Needless to say, I took a dim view of how much that the GOP was trying to capitalize on Rev. Wright, without acknowledging that Mr. Obama was a Christian man who, with his wife, just wanted a healthy spiritual environment for his children. And for whom, unfortunately, his church had been a disappointment.
(I believe that John McCain was at his best the day that he gently removed the microphone from the “real Republican” lady at a town meeting who declared that Obama was a Muslim illegal immigrant, and said quietly “No ma’am. He is a Christian family man with whom I disagree politically”. )
John McCain seemed to be a man of great character, and no one could challenge the sacrifices that he made for his country, or his willingness to stand up for his principles. I also admired him for his willingness to join President George W. Bush in seeking humanitarian immigration reform. I recognized that my “moderate” views, while consistent with Mr. McCain, were not playing well with the more conservative GOP base.
Mr. McCain’s choice of vice presidential running mate was obviously a nod to the less moderate wing of the party, but at what price? Governor Palin, now the darling of the Tea Party, was clearly not qualified, in my opinion, to sit one heartbeat from the presidency.
It was also clear that the Republican party would continue to present in the worst possible light undocumented immigrants with children who are American citizens. After Senator Elizabeth Dole attacked challenger Kay Hagan for opposing the revocation of Driver Licenses from the parents of these families, she lost my vote. The old race-based campaign machine of Jesse Helms had been revived.
So at this point I did the unthinkable. I cast my vote on behalf of the young Latino USAmericans that I try to encourage every week. And for the high-risk black youths that my second son, an educator as well as church youth worker in the inner-city , tried to rescue and empower daily when he lived in Nashville. I cast my vote for hope and change. For a new beginning. At age 60, I voted for the first African-American presidential candidate, who happened to be a Democrat.
For by this time it was clear that the GOP was not the party of possibility. Not even the party of John McCain. It was the party of Sarah Palin and of verbal attacks on the black church, the party of fearful reprisals against Latino-American families, the party of hysteria over “death panels” that never existed. And of course, the party of the “birthers”.

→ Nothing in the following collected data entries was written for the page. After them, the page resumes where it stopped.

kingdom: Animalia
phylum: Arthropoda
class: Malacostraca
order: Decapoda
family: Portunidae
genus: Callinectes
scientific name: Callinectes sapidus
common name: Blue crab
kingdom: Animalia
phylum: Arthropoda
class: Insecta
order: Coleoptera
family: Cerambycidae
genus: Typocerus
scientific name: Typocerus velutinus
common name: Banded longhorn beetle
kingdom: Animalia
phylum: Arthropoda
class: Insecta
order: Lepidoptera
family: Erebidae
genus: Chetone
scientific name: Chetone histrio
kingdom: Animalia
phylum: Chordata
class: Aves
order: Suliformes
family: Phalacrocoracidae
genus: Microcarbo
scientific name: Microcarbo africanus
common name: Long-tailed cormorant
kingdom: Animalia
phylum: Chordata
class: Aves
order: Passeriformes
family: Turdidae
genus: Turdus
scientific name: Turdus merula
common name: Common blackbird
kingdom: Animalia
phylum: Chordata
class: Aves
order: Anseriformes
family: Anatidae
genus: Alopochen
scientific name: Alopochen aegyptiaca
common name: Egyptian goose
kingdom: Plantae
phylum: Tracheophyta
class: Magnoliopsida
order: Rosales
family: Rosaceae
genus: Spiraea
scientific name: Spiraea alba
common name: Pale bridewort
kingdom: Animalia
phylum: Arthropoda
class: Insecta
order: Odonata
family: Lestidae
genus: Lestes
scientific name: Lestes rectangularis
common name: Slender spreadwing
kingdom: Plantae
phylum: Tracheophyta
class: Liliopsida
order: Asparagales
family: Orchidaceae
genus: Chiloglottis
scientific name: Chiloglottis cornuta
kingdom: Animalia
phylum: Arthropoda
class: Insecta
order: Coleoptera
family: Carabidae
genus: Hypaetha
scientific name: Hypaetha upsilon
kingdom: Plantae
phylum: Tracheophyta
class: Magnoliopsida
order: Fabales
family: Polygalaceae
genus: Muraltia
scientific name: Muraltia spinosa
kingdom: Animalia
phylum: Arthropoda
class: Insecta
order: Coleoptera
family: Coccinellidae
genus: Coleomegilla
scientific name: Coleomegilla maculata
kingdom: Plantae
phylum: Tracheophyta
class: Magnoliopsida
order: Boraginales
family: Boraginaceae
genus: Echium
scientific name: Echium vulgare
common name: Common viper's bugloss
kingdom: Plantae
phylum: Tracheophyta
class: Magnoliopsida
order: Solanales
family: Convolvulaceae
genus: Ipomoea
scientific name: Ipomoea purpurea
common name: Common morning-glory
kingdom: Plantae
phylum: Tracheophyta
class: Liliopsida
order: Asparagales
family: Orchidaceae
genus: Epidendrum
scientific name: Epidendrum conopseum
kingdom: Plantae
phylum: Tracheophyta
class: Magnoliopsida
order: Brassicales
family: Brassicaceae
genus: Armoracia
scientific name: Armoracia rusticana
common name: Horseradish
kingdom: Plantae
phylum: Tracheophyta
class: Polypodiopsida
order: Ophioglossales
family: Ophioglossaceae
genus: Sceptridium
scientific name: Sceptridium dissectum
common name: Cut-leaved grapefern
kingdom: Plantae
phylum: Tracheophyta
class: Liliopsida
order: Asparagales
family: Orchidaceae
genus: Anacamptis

Then when John McCain’s political future was in jeopardy, he tried to sound more like the party who, in fact, is quickly abandoning him for “real Republicans”– those who would refuse to cooperate in any significant way with our Democratic president, those who distinguished themselves in negative town meetings, continuing to accuse the president of being some kind of Muslim infiltrator of questionable origins, those who have done nothing ever in the area of health care or health insurance reform.
I am no longer registered as a “real Republican” voter. In North Carolina I have the right to register as “unaffiliated”. In short, I am saying “No” to the “Party of No!”